The Mekons

■ Urlaubsverschiebungsmitmachzwang

Das Licht geht an, der Blick wird frei auf ein multipersonelles Gewühl auf der Bühne. Fiddelklänge leiten das erste Stück ein, das sich zu einem Bass-Banjo-Trommel-Flöten- Whiskeygesang-Tumult ausbreitet. Hinter dem Boxenturm links lugt in rhythmischen Abständen ein Geigenbogen hervor, dessen Auftauchfrequenz sich bei solistischen Einsätzen verdoppelt. Während das Publikum allmählich in Bewegung gerät, sich Lautstärke und Geschwindigkeit der Darbietung erhöhen, verharrt das Mysterium hinter der Box links, um nach jedem Stück mit einem fordernd-donnernden »Miss Susie Honeyman« von Jon Langford gestenreich ins Scheinwerferlicht gelockt zu werden: ein schmales, langhaariges Wesen verbeugt sich zögernd-flüchtig, verschwindet sofort wieder im Versteck, taucht beim nächsten »Miss Susie Honeyman« wieder auf, versteckt sich wieder. Mag sein, daß eigens zur Aufstockung dieses Running Gags eine zweite Geige mit auf Tour geht: Miss Samantha Herebemonsters ...

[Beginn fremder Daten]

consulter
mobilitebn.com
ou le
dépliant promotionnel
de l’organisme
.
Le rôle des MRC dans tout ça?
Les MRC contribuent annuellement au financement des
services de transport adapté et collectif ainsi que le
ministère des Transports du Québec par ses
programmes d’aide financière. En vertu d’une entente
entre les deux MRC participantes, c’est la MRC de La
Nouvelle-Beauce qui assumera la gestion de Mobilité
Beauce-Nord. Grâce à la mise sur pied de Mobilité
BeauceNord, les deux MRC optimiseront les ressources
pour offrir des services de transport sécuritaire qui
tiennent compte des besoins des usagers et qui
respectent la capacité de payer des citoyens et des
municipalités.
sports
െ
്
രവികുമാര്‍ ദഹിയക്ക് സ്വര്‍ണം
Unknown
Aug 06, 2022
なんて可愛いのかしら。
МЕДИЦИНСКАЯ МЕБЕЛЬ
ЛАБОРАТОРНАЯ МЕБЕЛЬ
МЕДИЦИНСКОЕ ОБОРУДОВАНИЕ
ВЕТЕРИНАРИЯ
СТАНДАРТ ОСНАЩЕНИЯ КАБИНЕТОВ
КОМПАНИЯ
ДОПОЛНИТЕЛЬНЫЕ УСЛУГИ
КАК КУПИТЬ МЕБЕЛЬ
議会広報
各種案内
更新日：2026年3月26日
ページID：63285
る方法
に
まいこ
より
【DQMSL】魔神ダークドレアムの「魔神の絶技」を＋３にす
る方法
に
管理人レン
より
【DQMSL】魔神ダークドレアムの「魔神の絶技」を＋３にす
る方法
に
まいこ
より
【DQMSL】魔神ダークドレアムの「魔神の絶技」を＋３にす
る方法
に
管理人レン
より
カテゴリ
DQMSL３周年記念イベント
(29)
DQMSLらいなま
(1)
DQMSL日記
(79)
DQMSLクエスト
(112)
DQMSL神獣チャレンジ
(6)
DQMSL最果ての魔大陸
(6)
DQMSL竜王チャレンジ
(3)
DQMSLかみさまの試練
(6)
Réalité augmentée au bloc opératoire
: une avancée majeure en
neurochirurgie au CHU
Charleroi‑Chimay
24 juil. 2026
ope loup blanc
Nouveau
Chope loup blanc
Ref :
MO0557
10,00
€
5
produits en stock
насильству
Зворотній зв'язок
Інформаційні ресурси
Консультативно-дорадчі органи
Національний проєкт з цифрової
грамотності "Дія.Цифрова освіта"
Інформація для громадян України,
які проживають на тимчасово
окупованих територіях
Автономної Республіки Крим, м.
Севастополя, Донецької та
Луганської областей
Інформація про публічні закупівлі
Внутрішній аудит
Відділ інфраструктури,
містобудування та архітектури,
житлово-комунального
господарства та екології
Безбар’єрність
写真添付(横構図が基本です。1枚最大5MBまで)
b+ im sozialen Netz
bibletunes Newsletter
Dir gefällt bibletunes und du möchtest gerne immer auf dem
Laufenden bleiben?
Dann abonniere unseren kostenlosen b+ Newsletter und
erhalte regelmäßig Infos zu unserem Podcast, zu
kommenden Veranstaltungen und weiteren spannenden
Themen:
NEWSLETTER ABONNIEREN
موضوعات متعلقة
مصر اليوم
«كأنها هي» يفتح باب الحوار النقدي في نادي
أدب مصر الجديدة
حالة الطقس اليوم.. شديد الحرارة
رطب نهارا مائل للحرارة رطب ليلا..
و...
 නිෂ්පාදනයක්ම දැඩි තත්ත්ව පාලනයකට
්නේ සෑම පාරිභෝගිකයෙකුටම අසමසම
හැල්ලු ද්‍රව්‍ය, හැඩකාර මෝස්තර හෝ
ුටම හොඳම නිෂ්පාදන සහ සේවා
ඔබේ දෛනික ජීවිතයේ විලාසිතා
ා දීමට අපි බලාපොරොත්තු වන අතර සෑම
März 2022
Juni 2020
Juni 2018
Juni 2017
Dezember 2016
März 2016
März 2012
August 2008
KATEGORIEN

Es hat Jahre in Anspruch genommen, bis die internationale Musikpresse sich darüber einig war, von wem die Rede sei, wenn man über die Mekons sprach. Nicht nur ständige Umbesetzungen, mittels derer sich die Bandmitgliederzahl seit Bestehen der Mekons Gerüchten unbekannter Quelle nach auf ungefähr 75 hochschraubte, führte zu permanenter Verunsicherung der Chronisten. Auch ihre unbeirrbaren Wanderungen durch sämtliche Stilrichtungen — angefangen 1977 mit rauhem Minimalpunk über Cajun, Reggae, Dub bis hin zu ihrem seit nunmehr drei Alben gepflegten Country- Folk-Giutar-Rock-mit-Geige-und-Gebrüll verhindern nach wie vor und sehr im Sinne der Beteiligten eine eindeutige Schubladenzuordnung. Mit dem Titelstück ihrer neuesten LP »The Curse of the Mekons« (der Fluch der Mekons), einem jubilierenden Cajun-lastigen Begeisterungsschwange, erklären sie nun zumindest ihre eigenen Beweggründe, die sie seit 14 Jahren ihr Unwesen treiben lassen: sie können nicht anders, sie sind gezwungen, ein Leben lang verschiedenartigste Musik zu machen — genau so, wie der geneigte Zuhörer nicht anders kann, als jeder neuen Platte zu verfallen (»Magic, fear and superstition/ this is the Curse of the Mekons/ you'll be visited by our crew/ ... this is our truth that no man shall stop«).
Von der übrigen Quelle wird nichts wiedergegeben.